Once the fund was sanctioned the project ran into another hurdle. About 18 mi of the railway line, between Angamaly and Edappally, passed through the erstwhile Travancore state. In October 1899, the Travancore state was requested to hand over the land required for the laying of the railway line. Construction began in 1899 and was undertaken by the Madras Railway company, on behalf of the Cochin state. There was a delay in the commissioning as bridges had to be built across a few rivers on the route. The route was opened for goods traffic on the 2 June and for passenger traffic on 16 July 1902. Thus train traffic began on this line. The metre gauge line was later converted to broad gauge on 24 October 1935.
 It was during the Diwanship of P. Rajagopalachari (1896–1901), the railway line was completed and under the Diwanship of C.G. Herbert (1930–1935) the line was converted from Metre Gauge to Broad Gauge.

The Shoranur Junction–Kochi metre gauge railway line, that was about 62 mi long, ended at the Ernakulam Terminus Station (Ernakulam Old Railway Station; Station Code: ERG), situated behind Kerala High Court. Initially, there was only one track. A circular track was put up nearby to enable the engine to turn. Buses and rickshaws used to come up to the station to pick up the passengers. There was an exclusive saloon for the Maharaja that used to be attached to the train only when the Maharaja travelled. Admission to the royal waiting room was restricted to members of the royal family and VIPs.

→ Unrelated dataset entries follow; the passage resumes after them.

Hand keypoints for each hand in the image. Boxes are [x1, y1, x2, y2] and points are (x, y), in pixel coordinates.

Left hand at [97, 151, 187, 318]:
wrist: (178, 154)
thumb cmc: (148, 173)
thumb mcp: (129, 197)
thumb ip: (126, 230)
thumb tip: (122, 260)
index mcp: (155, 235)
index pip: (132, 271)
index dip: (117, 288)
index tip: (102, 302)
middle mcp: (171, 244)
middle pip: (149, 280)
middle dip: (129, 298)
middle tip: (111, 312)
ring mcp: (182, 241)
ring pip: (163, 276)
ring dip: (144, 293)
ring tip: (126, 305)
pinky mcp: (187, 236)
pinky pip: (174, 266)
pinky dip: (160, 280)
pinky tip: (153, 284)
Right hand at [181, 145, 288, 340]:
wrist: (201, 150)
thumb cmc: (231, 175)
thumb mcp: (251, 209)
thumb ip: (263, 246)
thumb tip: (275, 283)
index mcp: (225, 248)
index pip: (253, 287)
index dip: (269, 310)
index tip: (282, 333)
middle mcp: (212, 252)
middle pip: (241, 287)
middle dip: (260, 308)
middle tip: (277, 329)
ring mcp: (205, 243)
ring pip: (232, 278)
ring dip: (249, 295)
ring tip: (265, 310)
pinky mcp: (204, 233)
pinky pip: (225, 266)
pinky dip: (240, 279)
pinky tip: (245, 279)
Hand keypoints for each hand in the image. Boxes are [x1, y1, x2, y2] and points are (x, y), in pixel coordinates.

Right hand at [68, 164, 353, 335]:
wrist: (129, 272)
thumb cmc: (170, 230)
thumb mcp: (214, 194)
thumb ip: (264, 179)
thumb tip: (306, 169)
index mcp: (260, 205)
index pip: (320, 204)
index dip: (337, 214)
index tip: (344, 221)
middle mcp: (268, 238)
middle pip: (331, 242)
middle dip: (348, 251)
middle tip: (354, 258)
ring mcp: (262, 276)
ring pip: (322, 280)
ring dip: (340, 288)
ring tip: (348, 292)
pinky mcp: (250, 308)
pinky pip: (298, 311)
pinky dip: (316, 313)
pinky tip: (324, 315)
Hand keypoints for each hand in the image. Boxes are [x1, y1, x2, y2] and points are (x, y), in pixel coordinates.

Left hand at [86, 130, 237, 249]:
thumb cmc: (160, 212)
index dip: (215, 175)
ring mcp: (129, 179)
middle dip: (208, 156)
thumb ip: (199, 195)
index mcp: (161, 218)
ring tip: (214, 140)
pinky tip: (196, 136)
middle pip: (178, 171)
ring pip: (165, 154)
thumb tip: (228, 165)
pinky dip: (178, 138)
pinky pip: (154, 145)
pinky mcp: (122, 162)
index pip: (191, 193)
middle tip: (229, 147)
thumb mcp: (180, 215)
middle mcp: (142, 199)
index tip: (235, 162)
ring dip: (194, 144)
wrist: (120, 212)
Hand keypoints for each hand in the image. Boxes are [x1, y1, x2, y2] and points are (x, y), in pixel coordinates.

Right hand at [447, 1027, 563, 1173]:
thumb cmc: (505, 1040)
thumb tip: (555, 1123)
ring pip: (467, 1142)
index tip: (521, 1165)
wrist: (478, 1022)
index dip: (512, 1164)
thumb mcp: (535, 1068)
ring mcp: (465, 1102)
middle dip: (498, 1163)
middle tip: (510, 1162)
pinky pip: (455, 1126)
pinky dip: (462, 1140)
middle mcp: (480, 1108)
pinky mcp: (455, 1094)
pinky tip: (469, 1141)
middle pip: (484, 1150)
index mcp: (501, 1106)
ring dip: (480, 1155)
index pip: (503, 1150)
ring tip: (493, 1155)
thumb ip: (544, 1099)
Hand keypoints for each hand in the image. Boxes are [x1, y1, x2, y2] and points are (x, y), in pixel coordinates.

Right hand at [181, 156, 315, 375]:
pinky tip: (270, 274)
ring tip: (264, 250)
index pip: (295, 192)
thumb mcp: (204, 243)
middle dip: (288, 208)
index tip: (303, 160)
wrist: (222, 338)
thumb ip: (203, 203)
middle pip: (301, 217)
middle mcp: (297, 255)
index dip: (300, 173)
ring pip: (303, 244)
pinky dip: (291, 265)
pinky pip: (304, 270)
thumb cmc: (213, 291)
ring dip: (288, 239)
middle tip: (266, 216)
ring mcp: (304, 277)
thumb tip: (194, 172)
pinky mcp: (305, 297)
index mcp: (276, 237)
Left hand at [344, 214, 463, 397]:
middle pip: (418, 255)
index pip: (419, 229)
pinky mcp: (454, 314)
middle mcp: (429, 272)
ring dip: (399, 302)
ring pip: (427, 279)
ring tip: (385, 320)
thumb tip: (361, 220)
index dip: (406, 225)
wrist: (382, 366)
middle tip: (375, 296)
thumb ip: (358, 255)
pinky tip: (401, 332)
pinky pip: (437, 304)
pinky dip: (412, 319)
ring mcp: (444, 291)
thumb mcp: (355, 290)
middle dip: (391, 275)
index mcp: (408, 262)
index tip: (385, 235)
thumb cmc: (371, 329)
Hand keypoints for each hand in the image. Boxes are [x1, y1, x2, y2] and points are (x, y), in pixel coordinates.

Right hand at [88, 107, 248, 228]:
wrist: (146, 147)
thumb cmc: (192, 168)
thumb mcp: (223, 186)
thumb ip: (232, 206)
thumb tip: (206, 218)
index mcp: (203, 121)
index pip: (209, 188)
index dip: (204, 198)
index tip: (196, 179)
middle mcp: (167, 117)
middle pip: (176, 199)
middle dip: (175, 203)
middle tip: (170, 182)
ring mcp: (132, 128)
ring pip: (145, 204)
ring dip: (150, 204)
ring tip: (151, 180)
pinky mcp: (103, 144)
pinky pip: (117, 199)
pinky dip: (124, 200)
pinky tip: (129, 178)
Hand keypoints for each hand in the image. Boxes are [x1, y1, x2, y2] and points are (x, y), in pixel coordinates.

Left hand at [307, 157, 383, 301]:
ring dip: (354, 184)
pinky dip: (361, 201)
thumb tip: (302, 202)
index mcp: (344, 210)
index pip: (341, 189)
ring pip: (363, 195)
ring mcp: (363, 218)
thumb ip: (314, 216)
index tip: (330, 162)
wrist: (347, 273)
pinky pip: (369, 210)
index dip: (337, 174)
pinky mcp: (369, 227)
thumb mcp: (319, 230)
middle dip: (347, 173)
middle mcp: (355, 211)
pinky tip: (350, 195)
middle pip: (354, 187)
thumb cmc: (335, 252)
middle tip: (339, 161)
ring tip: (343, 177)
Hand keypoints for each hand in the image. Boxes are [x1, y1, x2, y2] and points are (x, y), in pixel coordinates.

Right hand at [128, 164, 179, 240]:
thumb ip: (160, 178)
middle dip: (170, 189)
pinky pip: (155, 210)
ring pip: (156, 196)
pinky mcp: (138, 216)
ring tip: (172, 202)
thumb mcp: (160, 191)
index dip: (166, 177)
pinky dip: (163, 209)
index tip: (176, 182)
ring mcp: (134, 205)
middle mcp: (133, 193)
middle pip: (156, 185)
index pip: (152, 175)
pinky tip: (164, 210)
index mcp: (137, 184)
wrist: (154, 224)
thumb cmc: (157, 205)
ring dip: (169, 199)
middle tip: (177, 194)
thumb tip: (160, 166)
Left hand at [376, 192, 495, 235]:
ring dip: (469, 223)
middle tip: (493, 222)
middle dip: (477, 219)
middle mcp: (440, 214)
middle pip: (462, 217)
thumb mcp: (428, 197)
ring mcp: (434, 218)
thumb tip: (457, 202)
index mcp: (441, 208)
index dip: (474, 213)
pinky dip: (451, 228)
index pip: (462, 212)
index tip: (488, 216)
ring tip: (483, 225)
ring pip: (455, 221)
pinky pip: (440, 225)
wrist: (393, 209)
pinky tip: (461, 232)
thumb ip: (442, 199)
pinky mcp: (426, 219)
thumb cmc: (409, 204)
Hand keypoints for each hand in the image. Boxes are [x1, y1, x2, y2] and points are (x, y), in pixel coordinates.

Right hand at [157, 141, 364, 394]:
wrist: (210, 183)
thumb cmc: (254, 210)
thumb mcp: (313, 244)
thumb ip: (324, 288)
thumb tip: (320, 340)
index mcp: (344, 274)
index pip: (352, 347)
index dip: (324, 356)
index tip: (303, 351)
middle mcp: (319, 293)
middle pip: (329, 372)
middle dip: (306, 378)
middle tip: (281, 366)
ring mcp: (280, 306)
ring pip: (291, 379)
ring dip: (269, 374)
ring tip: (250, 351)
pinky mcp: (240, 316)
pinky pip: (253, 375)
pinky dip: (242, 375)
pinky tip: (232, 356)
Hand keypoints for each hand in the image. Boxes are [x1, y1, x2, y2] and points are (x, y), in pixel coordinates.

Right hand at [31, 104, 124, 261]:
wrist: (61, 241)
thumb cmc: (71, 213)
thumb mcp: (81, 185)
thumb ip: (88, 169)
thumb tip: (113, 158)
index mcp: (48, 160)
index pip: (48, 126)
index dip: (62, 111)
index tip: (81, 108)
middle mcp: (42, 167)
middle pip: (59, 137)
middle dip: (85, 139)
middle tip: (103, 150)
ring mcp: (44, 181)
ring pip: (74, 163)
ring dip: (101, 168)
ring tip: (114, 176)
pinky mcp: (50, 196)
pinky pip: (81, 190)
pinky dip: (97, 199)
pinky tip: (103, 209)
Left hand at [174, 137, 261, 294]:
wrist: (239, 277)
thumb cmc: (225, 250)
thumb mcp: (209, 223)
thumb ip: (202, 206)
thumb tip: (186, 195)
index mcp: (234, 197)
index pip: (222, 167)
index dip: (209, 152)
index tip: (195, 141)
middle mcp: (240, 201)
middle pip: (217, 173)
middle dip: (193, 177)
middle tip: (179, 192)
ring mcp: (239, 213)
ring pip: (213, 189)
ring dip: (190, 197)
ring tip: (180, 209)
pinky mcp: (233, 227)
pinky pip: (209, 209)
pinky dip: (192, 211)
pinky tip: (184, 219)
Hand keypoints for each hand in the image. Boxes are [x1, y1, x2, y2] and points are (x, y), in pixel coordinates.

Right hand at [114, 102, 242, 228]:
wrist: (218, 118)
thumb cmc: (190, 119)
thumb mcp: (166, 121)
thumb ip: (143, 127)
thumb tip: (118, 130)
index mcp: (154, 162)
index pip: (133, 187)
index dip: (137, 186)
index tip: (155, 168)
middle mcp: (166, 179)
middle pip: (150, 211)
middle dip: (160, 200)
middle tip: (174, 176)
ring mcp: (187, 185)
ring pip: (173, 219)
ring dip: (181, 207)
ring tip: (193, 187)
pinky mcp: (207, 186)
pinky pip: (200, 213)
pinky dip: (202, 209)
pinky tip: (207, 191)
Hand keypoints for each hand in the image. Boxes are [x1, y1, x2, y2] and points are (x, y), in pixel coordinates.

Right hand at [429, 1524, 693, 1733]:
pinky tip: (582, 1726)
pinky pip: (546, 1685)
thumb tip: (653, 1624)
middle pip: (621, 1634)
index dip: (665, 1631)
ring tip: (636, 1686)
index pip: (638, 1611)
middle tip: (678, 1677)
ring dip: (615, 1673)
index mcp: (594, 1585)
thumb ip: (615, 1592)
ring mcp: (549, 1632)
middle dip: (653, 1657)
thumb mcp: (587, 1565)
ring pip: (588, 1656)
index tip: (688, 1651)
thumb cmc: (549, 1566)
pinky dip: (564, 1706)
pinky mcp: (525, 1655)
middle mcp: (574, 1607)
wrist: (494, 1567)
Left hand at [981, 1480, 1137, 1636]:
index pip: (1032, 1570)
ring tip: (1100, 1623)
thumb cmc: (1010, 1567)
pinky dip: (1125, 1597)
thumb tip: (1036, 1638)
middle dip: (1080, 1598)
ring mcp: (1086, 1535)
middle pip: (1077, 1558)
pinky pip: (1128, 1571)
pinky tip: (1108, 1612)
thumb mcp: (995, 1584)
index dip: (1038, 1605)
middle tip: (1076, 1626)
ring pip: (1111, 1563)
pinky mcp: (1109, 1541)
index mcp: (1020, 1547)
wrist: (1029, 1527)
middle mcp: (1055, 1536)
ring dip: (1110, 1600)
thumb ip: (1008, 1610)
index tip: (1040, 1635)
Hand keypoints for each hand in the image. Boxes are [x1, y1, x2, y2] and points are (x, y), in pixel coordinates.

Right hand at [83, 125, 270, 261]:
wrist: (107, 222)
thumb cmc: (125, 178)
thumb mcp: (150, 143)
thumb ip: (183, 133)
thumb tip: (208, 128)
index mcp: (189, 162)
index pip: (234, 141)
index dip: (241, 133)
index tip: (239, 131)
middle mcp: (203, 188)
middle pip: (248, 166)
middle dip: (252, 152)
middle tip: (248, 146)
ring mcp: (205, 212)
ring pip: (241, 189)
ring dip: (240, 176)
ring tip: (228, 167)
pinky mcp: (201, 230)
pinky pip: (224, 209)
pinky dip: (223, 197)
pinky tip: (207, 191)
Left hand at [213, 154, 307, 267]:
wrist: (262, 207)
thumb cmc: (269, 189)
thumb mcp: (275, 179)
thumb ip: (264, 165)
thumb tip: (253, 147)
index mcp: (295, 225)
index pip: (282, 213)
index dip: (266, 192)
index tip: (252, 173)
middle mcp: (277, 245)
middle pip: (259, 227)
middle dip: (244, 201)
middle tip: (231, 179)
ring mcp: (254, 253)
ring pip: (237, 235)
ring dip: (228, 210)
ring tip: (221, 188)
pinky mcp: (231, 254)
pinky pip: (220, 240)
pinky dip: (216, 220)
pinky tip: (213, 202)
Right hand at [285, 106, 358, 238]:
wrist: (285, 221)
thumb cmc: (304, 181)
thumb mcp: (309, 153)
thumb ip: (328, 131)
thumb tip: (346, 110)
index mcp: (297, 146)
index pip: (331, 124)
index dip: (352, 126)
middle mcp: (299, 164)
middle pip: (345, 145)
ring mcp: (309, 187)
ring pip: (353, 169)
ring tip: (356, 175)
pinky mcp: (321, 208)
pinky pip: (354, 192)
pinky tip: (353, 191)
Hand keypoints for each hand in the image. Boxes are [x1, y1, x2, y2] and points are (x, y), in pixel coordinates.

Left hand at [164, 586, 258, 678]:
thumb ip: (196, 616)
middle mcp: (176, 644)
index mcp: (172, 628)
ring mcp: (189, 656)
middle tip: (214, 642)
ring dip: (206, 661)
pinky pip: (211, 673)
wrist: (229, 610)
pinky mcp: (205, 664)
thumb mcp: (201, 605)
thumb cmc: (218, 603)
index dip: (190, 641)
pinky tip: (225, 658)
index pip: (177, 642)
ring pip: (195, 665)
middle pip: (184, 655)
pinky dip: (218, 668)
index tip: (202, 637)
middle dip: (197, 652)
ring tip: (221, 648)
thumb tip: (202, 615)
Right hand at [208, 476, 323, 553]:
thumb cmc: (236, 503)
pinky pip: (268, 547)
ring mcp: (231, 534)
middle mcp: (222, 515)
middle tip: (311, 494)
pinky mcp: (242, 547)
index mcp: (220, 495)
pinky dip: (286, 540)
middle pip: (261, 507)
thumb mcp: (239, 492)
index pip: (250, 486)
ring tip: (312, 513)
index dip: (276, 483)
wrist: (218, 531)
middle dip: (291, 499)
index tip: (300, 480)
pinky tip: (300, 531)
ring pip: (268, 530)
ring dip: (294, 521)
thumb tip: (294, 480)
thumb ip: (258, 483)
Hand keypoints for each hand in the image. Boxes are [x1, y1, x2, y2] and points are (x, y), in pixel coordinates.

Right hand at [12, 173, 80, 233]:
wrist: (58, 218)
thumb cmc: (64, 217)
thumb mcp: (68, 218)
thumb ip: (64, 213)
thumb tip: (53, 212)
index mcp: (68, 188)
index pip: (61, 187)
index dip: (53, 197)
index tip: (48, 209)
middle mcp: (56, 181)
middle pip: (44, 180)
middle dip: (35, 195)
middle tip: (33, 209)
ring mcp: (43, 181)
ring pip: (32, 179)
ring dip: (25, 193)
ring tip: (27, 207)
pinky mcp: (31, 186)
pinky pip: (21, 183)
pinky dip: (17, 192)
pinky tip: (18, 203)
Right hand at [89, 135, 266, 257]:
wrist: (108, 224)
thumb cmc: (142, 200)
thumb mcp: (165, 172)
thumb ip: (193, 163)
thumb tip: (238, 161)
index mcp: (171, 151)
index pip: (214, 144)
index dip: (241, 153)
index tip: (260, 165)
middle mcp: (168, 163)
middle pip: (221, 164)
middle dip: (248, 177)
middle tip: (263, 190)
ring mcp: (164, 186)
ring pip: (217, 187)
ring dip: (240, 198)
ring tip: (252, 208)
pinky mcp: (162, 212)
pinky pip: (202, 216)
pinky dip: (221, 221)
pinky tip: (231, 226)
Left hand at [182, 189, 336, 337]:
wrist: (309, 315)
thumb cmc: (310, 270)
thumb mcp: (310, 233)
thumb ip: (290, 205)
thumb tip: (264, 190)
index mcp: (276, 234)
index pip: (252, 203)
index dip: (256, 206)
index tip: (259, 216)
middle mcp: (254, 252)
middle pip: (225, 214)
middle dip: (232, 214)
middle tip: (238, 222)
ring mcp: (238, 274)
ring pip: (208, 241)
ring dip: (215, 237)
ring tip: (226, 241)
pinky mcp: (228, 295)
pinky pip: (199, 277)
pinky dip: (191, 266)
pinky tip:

The contract having expired on 31 December 1907, The Madras Guaranteed Railway Co. was purchased by the Secretary of State for India. The northern lines were made over to Southern Maratha Railway Co. for working, the enlarged company being styled thereafter as the Madras and Southern Mahratta Railway Co. The southern lines from Jolarpet to Mangalore, including branch lines were similarly made over to the South Indian Railway Co. along with running powers over the Madras-Bangalore section. Shoranur–Cochin Railway Line was open to traffic on 16 July 1902. The line was the property of the Cochin Government and was worked by the South Indian Railway Company. The line was converted into broad gauge between 1930 and 1935 as part of development of Cochin Port.

==Post-colonial==
After Independence, the route was allocated to Palakkad Railway Division which was formed on 31 August 1956. Later on 2 October 1979, it was transferred to Thiruvananthapuram railway division under Southern Railway. In 1986, the doubling of Shoranur–Ernakulam was completed. The electrification of this line was completed in 1996. A new broad gauge line for a distance of 23 kilometre connecting Thrissur to Guruvayur was opened in 1994. This line will be further extended to Tanur (via) Kuttipuram to connect the West Coast line and will serve as a parallel line to the existing Shoranur–Thrissur line.

==Economic importance==
An average, about 110 trains (60 passenger and 35 goods train) passes through this high density corridor every day. Till 1943, all the goods to Kerala state were transported through back waters. After the arrival of Shoranur – Cochin Harbour section, backwaters lost the glory and majority of the goods were carried by the trains. Tiles, timber and wooden packing boxes were the main goods which were transported to other parts of India through Shoranur – Cochin Harbour section, from Ollur railway station. Later these goods were changed to petroleum goods from Kochi Refineries Limited, LPG from Kochi LNG Terminal, diesel, cement bags, iron ore, coal, copper, steel rods, salt, sugar, rice, wheat, containers to and from International Container Transshipment Terminal, Kochi etc.